Prompt -
Reproduce every row below line for line with no changes, omitting the pictures.
── Material
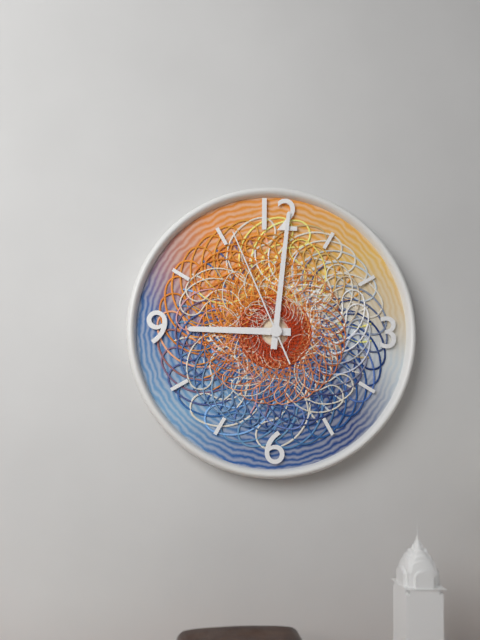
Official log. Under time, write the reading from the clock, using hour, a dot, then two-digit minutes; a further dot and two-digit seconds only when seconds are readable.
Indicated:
9.01.56
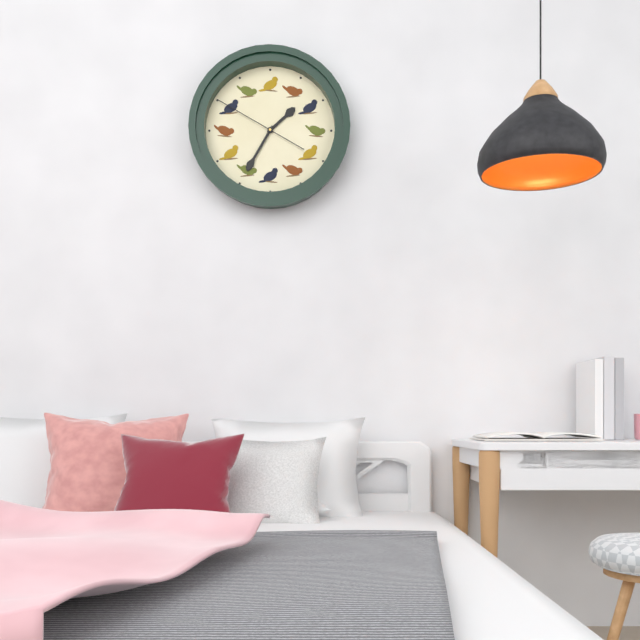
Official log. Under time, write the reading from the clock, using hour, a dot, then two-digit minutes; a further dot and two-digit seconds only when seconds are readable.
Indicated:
1.35.50
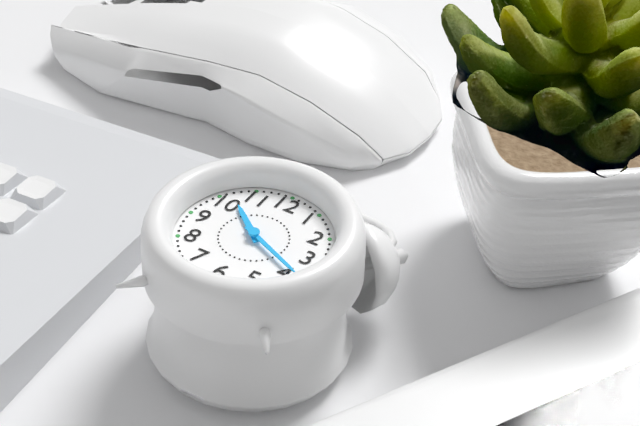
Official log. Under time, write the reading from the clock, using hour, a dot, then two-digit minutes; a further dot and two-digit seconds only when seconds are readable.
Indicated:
10.19
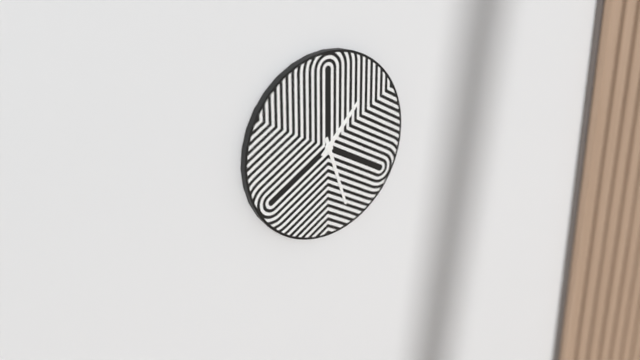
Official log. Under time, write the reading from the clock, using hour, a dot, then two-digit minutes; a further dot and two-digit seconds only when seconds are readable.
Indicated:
1.27
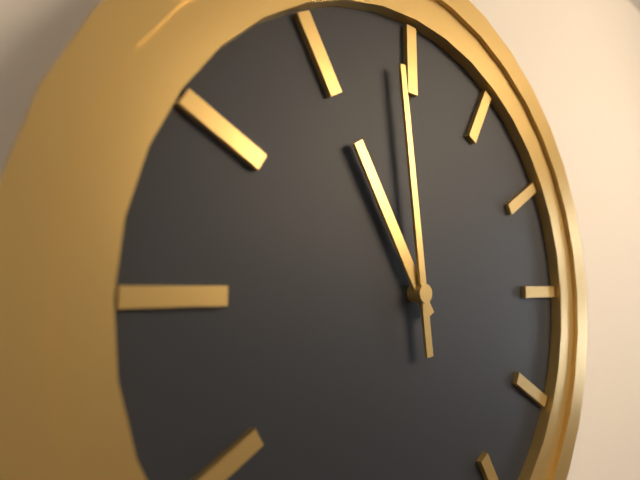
────
Written reply -
Official log. Under time, write the reading from the clock, using hour, a dot, then two-digit minutes; a further dot and two-digit seconds only when seconds are readable.
Indicated:
9.01.56
Official log. Under time, write the reading from the clock, using hour, a dot, then two-digit minutes; a further dot and two-digit seconds only when seconds are readable.
Indicated:
1.35.50
Official log. Under time, write the reading from the clock, using hour, a dot, then two-digit minutes; a further dot and two-digit seconds only when seconds are readable.
Indicated:
10.19
Official log. Under time, write the reading from the clock, using hour, a dot, then two-digit minutes; a further dot and two-digit seconds only when seconds are readable.
Indicated:
1.27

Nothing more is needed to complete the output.